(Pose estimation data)
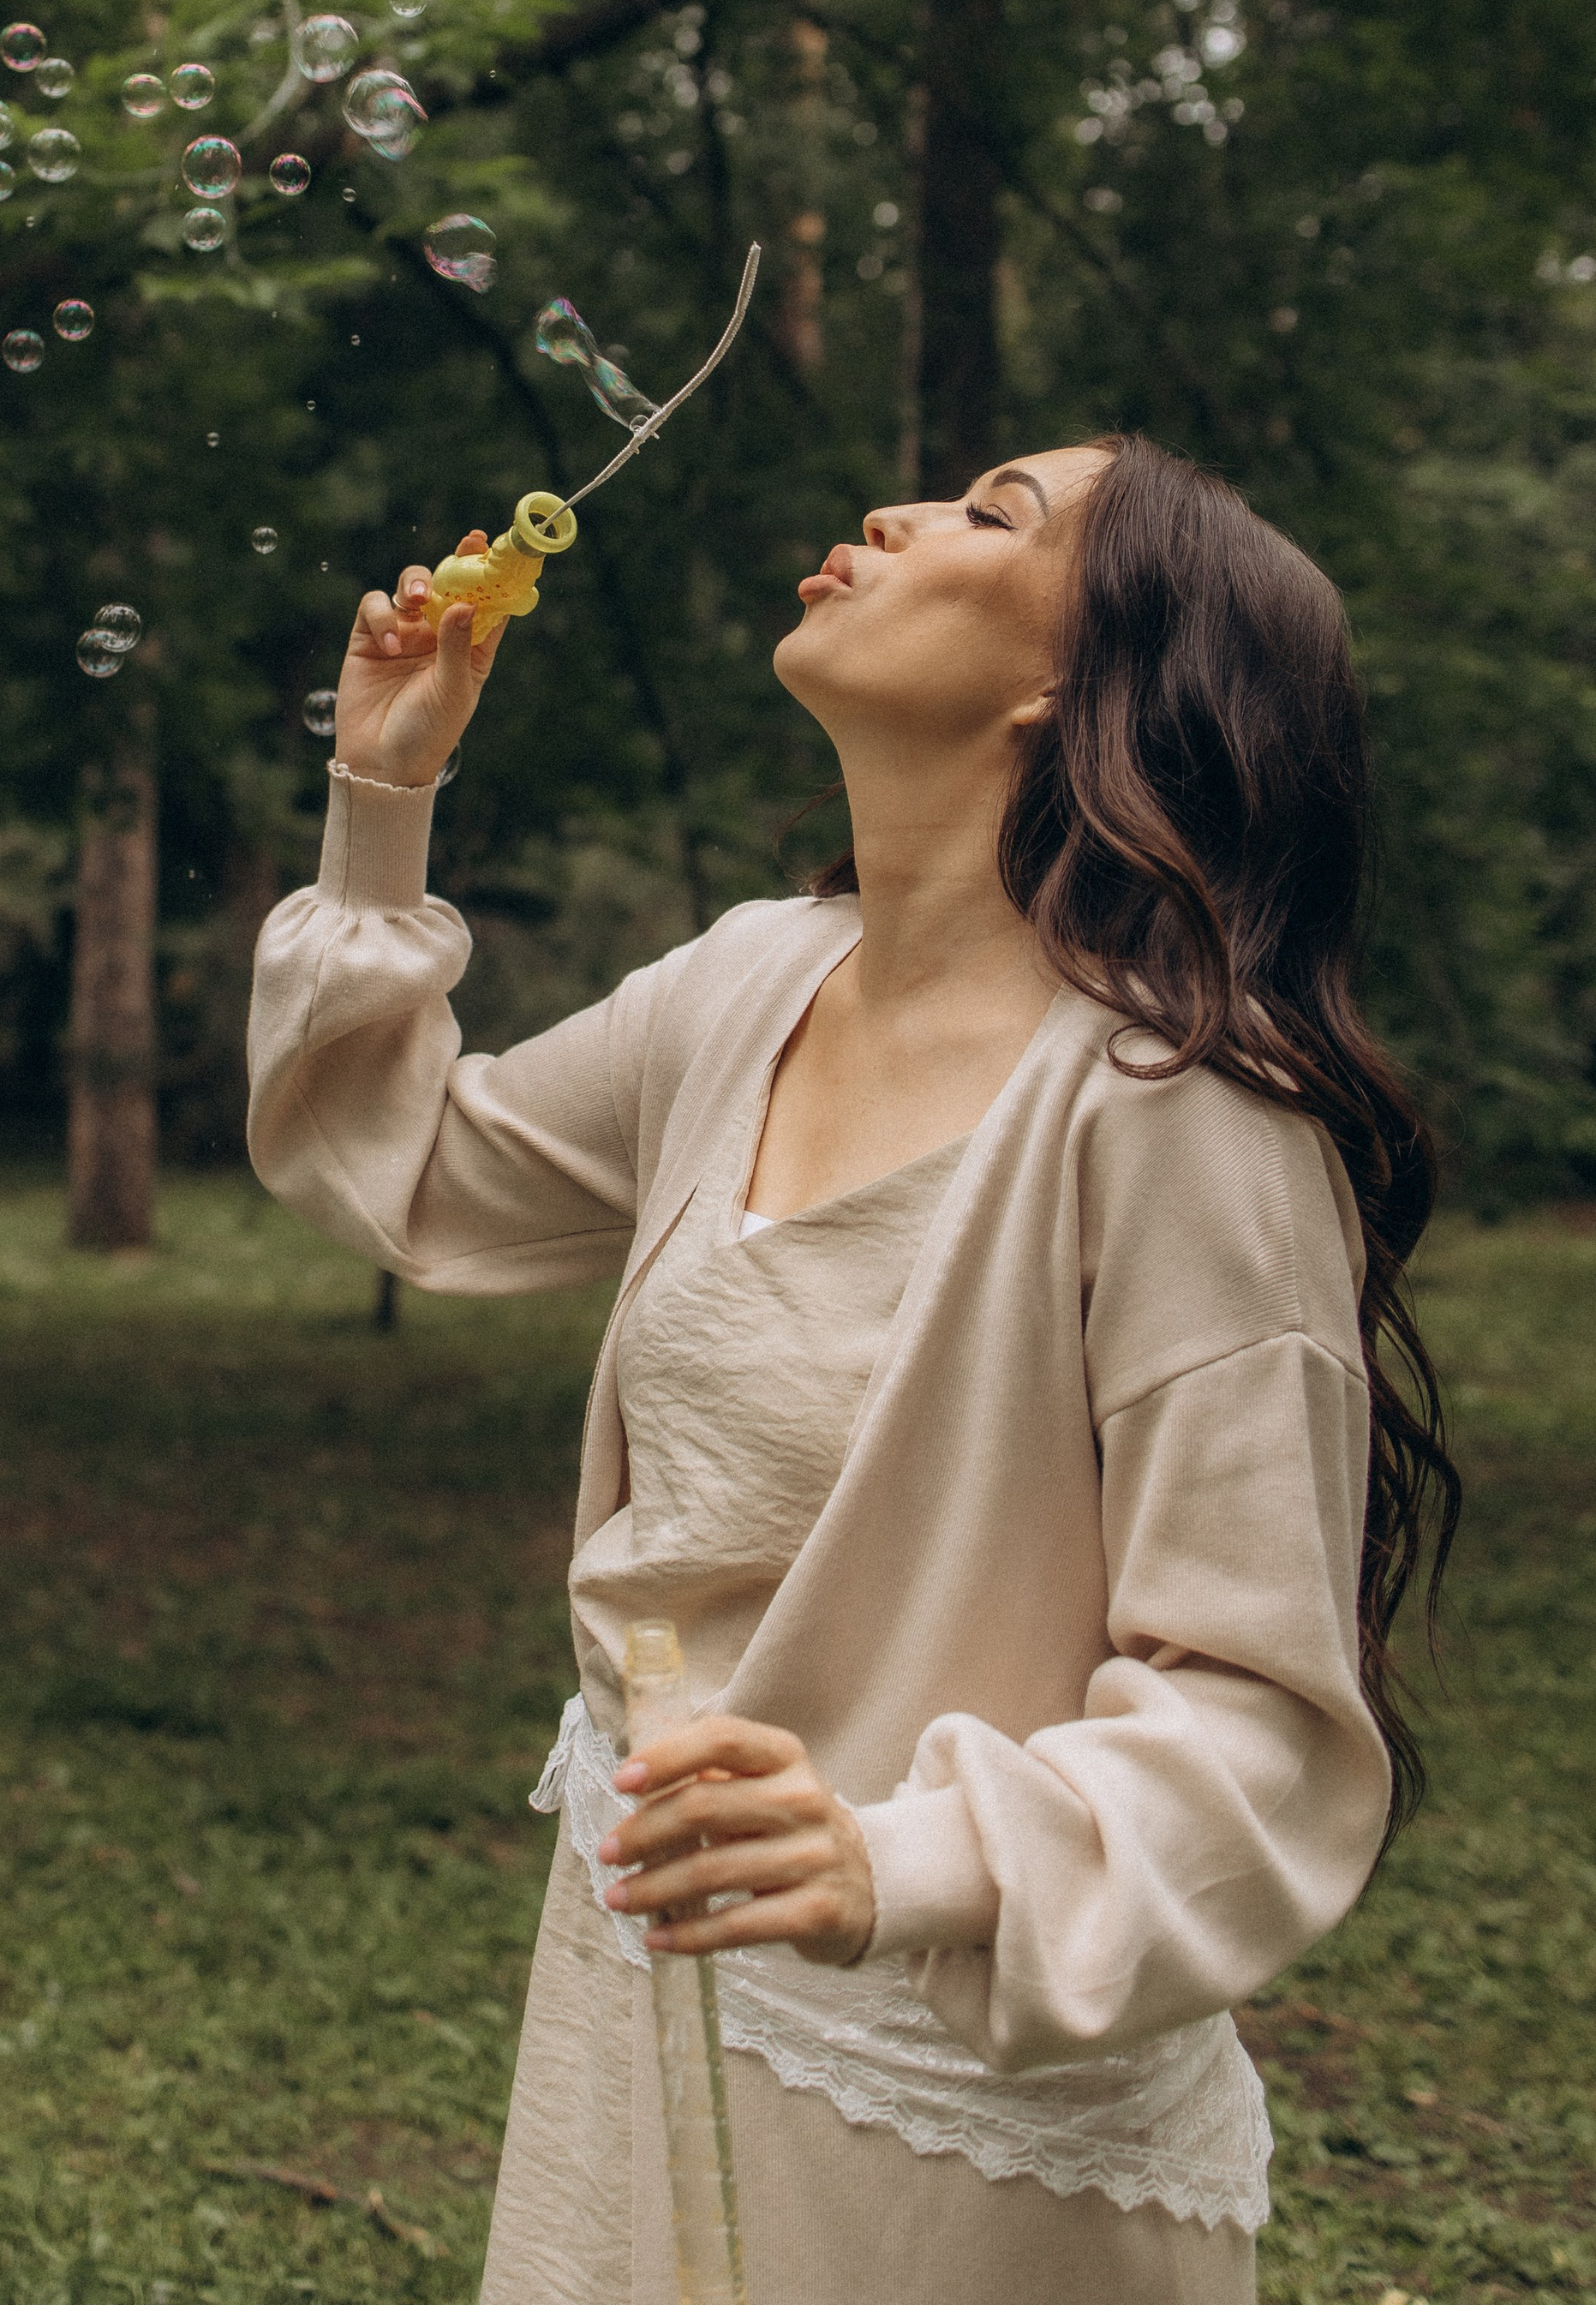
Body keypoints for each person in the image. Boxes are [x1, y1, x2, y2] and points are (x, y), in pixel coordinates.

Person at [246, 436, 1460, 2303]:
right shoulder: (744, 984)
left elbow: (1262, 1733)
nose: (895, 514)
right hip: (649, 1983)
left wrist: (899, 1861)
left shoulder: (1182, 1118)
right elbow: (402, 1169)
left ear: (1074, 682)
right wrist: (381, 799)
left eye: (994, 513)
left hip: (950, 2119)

### [EXERCISE]
Would you filter the records and copy each line that contains the word "left"?

### [OUTPUT OF THE EXERCISE]
left elbow: (1262, 1733)
left wrist: (899, 1861)
left shoulder: (1182, 1118)
left ear: (1074, 682)
left eye: (994, 513)
left hip: (950, 2119)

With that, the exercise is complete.